Selected excerpt:
* * * * * * * * *

R/asmbPLSDA.vote.fit.R

Defines functions asmbPLSDA.vote.fit

Documented in asmbPLSDA.vote.fit

#' asmbPLS-DA vote model fit 
#'
#' Function to fit multiple asmbPLS-DA models using cross validation results with 
#' different decision rules obtained from \code{\link[asmbPLS]{asmbPLSDA.cv}}, 
#' the weight for each model are calculated based on cross-validation accuracy, 
#' which can be used for \code{\link[asmbPLS]{asmbPLSDA.vote.predict}} to obtain
#' the final classification.
#' 
#' @param X.matrix Predictors matrix. Samples in rows, variables in columns.
#' @param Y.matrix Outcome matrix. Samples in rows, this is a matrix with one 
#' column (binary) or multiple columns (more than 2 levels, dummy variables).
#' @param X.dim A vector containing the number of predictors in each block 
#' (ordered).

* * * * * * * * *

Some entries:
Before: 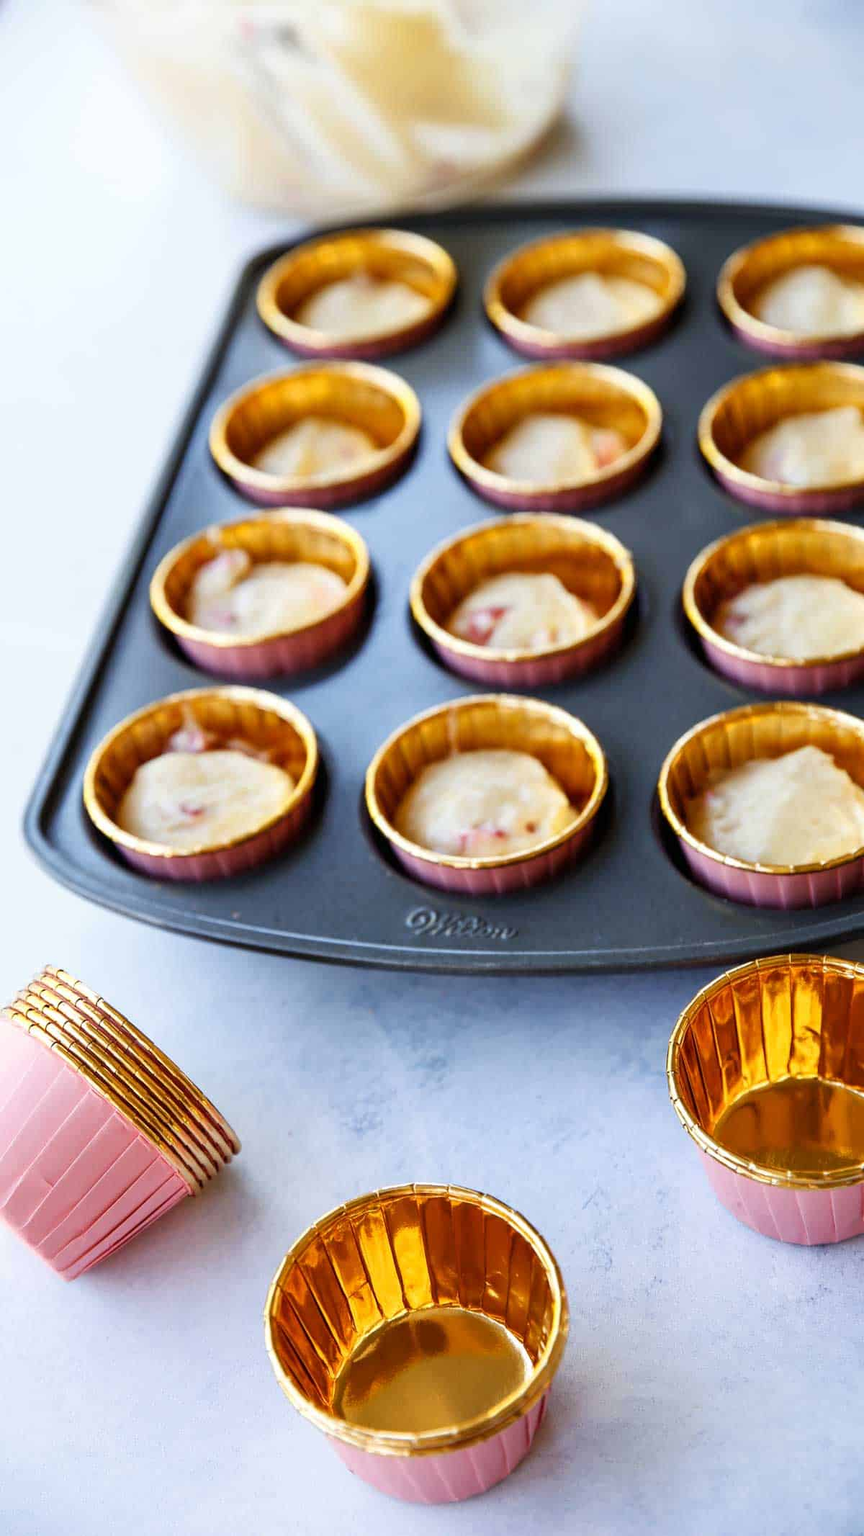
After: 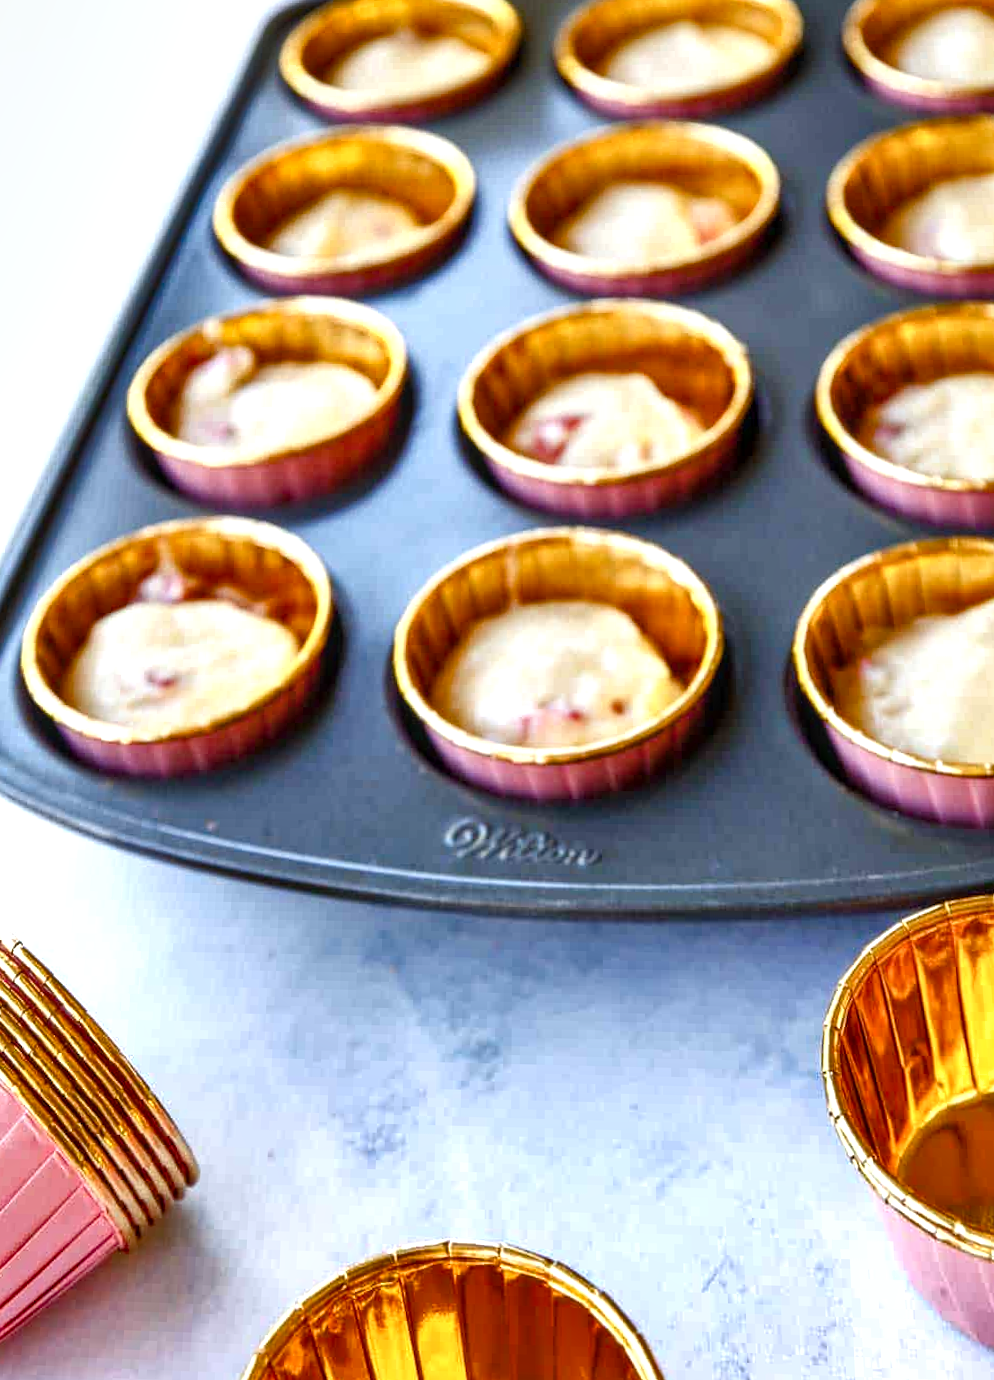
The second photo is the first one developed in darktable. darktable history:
shadows and highlights: shadows 25, highlights -48, soften with gaussian
color balance rgb: perceptual saturation grading › global saturation 20%, perceptual saturation grading › highlights -25%, perceptual saturation grading › shadows 25%
crop: top 11.166%, bottom 22.168%
exposure: black level correction 0, exposure 0.5 EV, compensate exposure bias true, compensate highlight preservation false
local contrast: on, module defaults
color balance: on, module defaults
rotate and perspective: rotation 0.72°, lens shift (vertical) -0.352, lens shift (horizontal) -0.051, crop left 0.152, crop right 0.859, crop top 0.019, crop bottom 0.964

* * * * * * * * *

Tasks to perform:
1 – According to the asmbPLSDA.vote.fit documentation, are these statements correct? Answer yes or no for each and quote the words that decide it. (a) In the predictors matrix, samples are placed in columns. (b) Each model's weight is calculated from cross-validation accuracy. (c) X.dim is a vector giving the number of predictors in each block.
2 – In the asmbPLSDA.vote.fit documentation, what form does the outcome matrix take when the outcome has more than 2 levels?
3 – How would you render this sentence from the asmbPLSDA.vote.fit documentation in Spanish: "Samples in rows, this is a matrix with one column (binary) or multiple columns (more than 2 levels, dummy variables)."

Solutions in order:
1 –
(a) No: "Samples in rows, variables in columns."
(b) Yes: "the weight for each model are calculated based on cross-validation accuracy"
(c) Yes: "A vector containing the number of predictors in each block"

2 – It has multiple columns of dummy variables.

3 – Muestras en filas; se trata de una matriz con una columna (binaria) o varias columnas (más de 2 niveles, variables ficticias).